The UK has unveiled the new Werrington Tunnel with an aim to enhance passenger services on the East Coast Main Line as it passes through Peterborough.

This tunnel will reduce congestion on current tracks and support the movement of freight trains moving below the East Coast Main Line.

As a result, disruption to passenger services by freight trains can be avoided, in turn helping more passenger trains to pass through.

The project has been executed under the $1.59bn (£1.2bn) East Coast upgrade, which is expected to improve rail journeys between London, the north of England and Scotland.

Upon completion, this development will make road for the ‘massive infrastructure’ roll-out across the north and Midlands as revealed in the Integrated rail plan (IRP) last month.

The UK Government unveiled the IRP involving a £96bn ($129.41bn) package to boost rail services in the Midlands and North. It is said to be the ‘biggest ever’ government investment in the UK rail network.

UK Rail Minister Chris Heaton-Harris said: “This country’s railways have long been home to marvels of engineering and the new Werrington Tunnel shows that we are continuing that proud tradition.

“Opening this new section of railway marks the end of a project which saw Network Rail engineers deliver an incredible feat installing an 11,000t concrete tunnel, freeing up tracks and unlocking new opportunities for rail freight.”

The new tunnel has been called a ‘UK first for engineering’.

In January this year, engineers placed the 11,000t curved concrete tunnel under the existing railway.

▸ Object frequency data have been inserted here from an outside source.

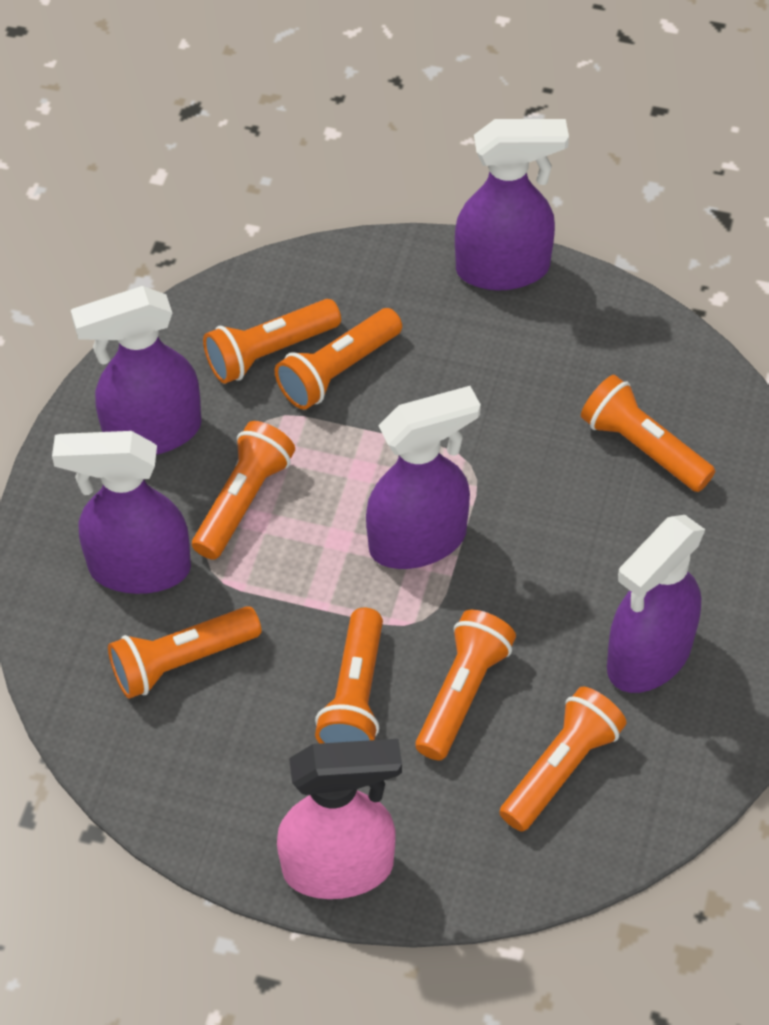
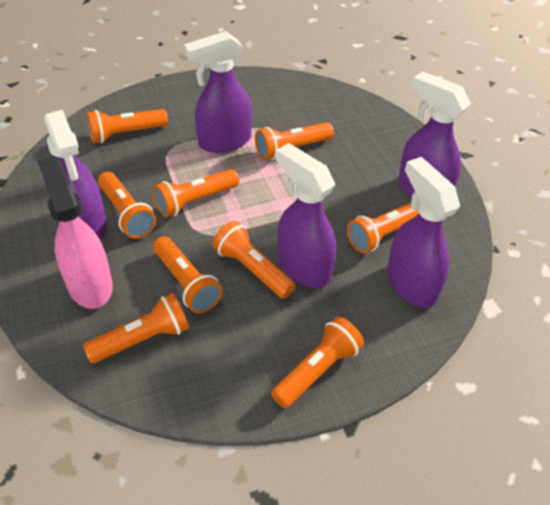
orange flashlight: 8 -> 9

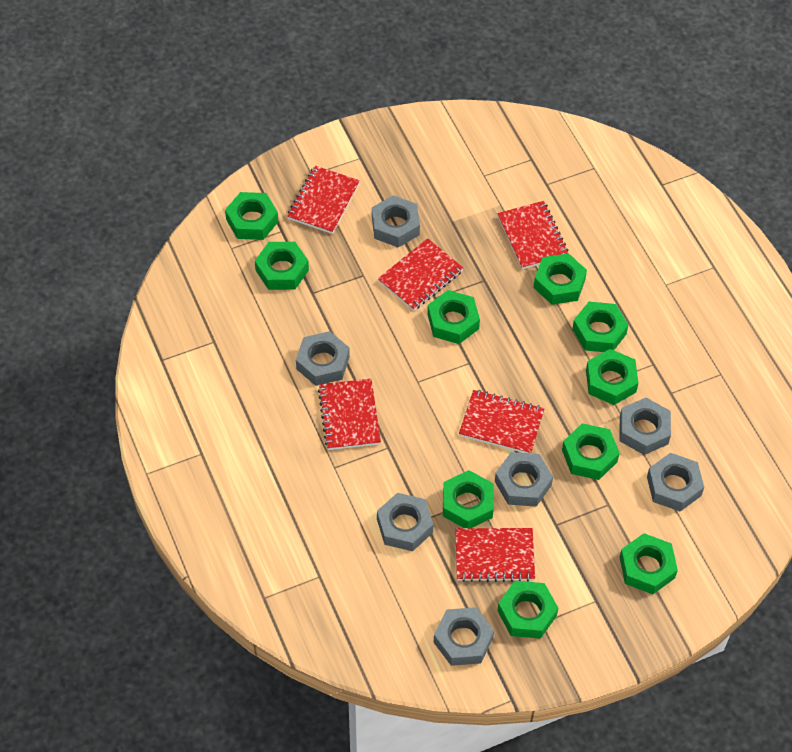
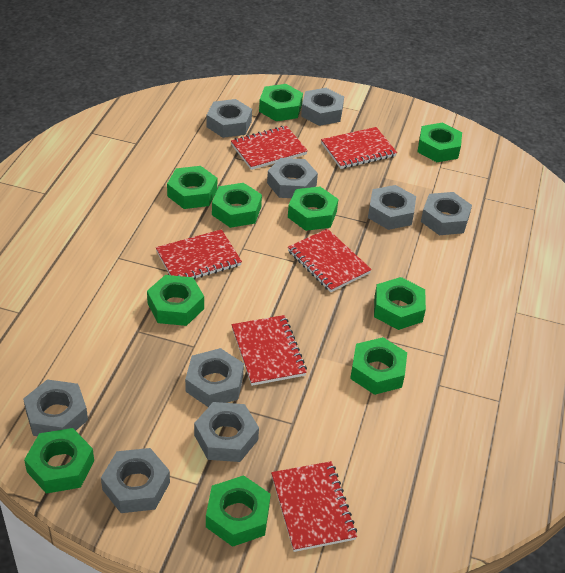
grey nut: 7 -> 9

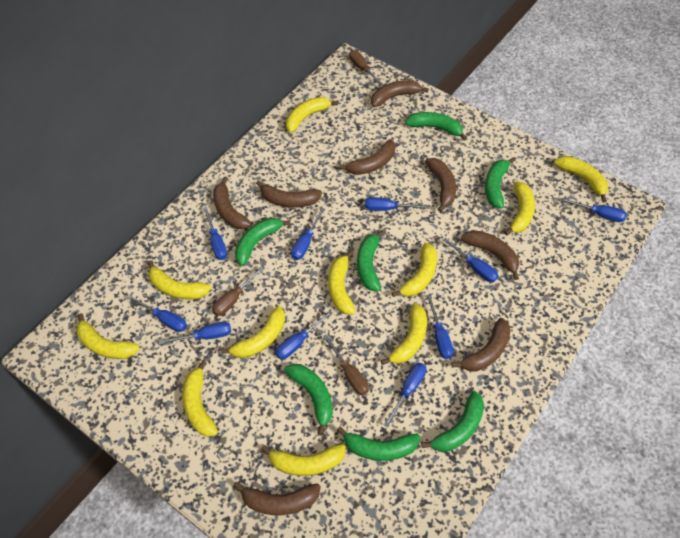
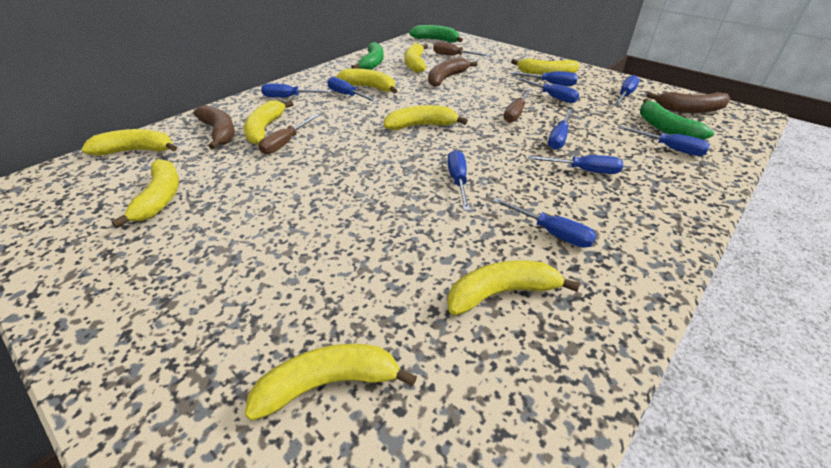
brown banana: 8 -> 3
green banana: 7 -> 3
yellow banana: 11 -> 9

This ‘curved box’ structure, which is 155m long, 9.5m wide and 5.1m high, with 1m thick walls, was constructed next to the East Coast Main Line in nine unified portions.

In July this year, the new line placed inside the tunnel was joined with the current tracks.

Later in September, work in connection with the deployment of the signalling system was commissioned.

Trials were then conducted on the new tunnel, allowing trains to use the infrastructure.